Société

Pr Kamel Senhadji : « L’Algérie doit fabriquer les vaccins »

L’Algérie a lancé sa campagne de vaccination anti-Covid, après avoir reçu les premières doses du vaccin russe Spoutnik V. Il y avait de la tension sur le vaccin. L’Algérie ne figure pas parmi les premiers à accéder au vaccin, elle n’est pas non plus parmi les derniers à l’avoir…

Pr Kamel Senhadji, directeur de l’Agence nationale de sécurité sanitaire : Nous avons enfin reçu la potion magique. On aurait bien voulu être parmi les premiers, mais il faut dire qu’on a de la chance, il faut regarder tous les pays qui n’ont pas eu la chance, de par leur situation économique et financière, d’accéder à la possibilité d’avoir le vaccin.

On est donc dans une situation globalement positive, je dirais dans la moyenne des autres pays, mais aussi avec les aléas, comme tous les pays. Même des pays qui produisent le vaccin subissent une tension terrible par rapport à la demande.

Heureusement qu’il y a cette diversité de vaccins qui a permis de commencer à satisfaire au maximum les différentes demandes. Sinon, cela n’aurait pas été possible. Il faut donc saluer la recherche qui a permis d’innover pour obtenir des vaccins dans des délais très courts.

Si on s’était contenté de la technologie classique, on aurait attendu plusieurs mois, voire plusieurs années, pour avoir ces vaccins.

Ces nouvelles technologies, qui s’ajoutent à la technologie classique, et avec toutes les autres firmes qui ne sont pas encore au bout, vont permettre d’avoir dans peu de mois, un choix plus diversifié de vaccins. Je pense que dans six mois, nous aurons une offre beaucoup plus diversifiée qui pourra satisfaire le marché mondial du vaccin.

La fabrication du vaccin russe anti-Covid localement a été évoquée. Est-ce que l’Algérie peut le faire ?

C’est possible, c’est une démarche positive. Nous produisions auparavant certains vaccins comme le BCG, donc on a dans la culture de notre pays un minimum de savoir-faire pour pouvoir fabriquer ce vaccin, et puis nous avons des entreprises de fabrication de médicaments et de vaccins publiques et privées qui sont à même de mettre en route ce projet de redémarrage de la fabrication de ces vaccins qui vont arriver.

Et puis c’est la meilleure façon de ne pas subir ce qu’on voit actuellement comme aléas et tensions. Ce sera aussi le signe d’un pays qui se développe et c’est logique. La crise que nous vivons actuellement nous a donné des leçons, comme quoi les choses ne sont plus comme avant et que, même si on a les moyens financiers et on peut se permettre d’acquérir des médicaments et des vaccins, quand il n’y en a pas ailleurs, même avec de l’argent vous ne pouvez pas les acheter.

Quand on se retrouve en crise, la seule façon d’en sortir c’est de produire sur place et de relocaliser les stratégies essentielles, et ceci vaut pour tous les domaines.
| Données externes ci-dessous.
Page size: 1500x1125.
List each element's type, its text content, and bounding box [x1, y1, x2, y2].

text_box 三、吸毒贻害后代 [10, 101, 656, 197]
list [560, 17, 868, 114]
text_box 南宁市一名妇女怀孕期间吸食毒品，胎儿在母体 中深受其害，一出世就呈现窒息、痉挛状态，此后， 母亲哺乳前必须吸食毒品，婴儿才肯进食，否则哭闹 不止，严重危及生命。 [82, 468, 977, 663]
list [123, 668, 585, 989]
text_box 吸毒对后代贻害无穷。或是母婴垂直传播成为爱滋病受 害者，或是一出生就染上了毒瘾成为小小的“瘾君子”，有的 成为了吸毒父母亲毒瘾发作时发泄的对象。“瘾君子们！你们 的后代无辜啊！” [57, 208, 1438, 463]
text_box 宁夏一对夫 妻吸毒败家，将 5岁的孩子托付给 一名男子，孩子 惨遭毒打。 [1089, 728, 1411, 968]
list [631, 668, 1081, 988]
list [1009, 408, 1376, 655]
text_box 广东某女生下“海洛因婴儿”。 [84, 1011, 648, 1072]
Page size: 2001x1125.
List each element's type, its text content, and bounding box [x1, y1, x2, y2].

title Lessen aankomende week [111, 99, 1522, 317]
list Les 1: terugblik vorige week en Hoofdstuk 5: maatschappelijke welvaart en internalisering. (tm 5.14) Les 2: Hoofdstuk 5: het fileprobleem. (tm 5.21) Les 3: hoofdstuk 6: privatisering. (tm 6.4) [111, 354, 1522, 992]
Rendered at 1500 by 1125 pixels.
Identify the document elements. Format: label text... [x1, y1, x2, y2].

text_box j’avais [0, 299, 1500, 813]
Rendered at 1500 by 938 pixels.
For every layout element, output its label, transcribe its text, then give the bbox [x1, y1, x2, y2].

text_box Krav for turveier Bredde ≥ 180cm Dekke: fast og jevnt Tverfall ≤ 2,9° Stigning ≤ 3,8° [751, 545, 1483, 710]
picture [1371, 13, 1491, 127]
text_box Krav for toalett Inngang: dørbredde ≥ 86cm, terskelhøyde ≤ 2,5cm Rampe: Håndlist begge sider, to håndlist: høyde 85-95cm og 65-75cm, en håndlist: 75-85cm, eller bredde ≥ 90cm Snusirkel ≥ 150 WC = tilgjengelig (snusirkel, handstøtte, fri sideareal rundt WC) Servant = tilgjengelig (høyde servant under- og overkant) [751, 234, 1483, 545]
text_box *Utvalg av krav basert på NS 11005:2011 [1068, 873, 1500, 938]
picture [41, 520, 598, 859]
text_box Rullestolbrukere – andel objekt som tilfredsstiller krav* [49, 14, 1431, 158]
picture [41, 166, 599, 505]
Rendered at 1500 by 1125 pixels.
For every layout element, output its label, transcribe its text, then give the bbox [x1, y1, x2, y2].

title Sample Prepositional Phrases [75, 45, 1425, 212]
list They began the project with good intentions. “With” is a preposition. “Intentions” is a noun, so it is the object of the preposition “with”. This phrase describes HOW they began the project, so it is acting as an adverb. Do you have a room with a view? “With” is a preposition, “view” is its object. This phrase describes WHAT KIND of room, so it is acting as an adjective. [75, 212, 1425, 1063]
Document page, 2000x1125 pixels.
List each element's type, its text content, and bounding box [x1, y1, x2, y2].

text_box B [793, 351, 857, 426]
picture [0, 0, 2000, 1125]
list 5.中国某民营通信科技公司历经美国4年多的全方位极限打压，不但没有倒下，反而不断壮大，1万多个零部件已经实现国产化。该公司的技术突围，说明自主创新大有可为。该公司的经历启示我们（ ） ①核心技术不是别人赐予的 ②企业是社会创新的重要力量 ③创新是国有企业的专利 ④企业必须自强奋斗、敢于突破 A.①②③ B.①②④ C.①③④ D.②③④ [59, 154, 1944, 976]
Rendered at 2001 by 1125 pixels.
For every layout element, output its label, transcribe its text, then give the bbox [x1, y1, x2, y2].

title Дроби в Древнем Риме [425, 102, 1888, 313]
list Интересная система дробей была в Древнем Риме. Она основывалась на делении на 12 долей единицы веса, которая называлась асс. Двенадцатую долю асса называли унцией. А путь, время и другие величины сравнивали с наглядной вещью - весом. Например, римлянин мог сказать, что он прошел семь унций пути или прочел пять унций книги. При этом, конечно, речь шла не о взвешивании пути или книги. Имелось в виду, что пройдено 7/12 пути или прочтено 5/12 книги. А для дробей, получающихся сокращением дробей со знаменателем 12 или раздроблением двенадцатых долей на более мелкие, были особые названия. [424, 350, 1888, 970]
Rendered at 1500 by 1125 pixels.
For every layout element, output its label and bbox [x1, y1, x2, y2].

La solution pour l’Algérie c’est de remettre en place la fabrication, puisque ça existait auparavant, et se mettre à fabriquer les vaccins.

Je vois même loin, pour adosser à ces laboratoires de vaccins, un centre de vaccinologie doté de chercheurs qui travailleront sur la possibilité de fabrication d’autres vaccins dirigés contre d’autres épidémies. Parce que, hélas, il y en aura d’autres.

Nous avons vu par expérience dans les vingt dernières années une succession d’épidémies ou de pandémies tous les trois ou quatre ans : Ebola, sida, la vache folle, la grippe porcine, aviaire, les trois coronas, l’actuel Covid…

Ce centre de vaccinologie va donc innover pour contrer ces prochaines épidémies à titre d’anticipation, et il faudra en même temps lui adosser des firmes de vaccins publiques ou privées.

Et quel rôle jouera votre Agence dans ce processus de production de vaccins ?

L’Agence nationale de sécurité sanitaire, comme son nom l’indique, a pour mission de travailler dans le sens d’une évaluation et d’une expertise à travers un réseau de laboratoires algériens associés, pour effectuer un travail d’expertise principalement sur la sécurité de toutes ces molécules, en particulier ces vaccins, pour qu’ils soient mis à disposition dans des conditions de sécurité parfaites.

Cette agence va mettre en réseau tous ses moyens de contrôle de laboratoire surtout pour que tous les produits qui impactent la santé du citoyen, que ce soit un virus, un vaccin, un nouveau médicament, un nouveau produit de consommation alimentaire, des émanations de produits toxiques ou de gaz, tout cela doit être détecté, recherché, évalué et produire des décisions pour qu’on puisse se mettre en alerte par rapport à tous ces risques et pouvoir les éliminer, soit en excluant des produits de la vente ou en interdisant un certain nombre de molécules.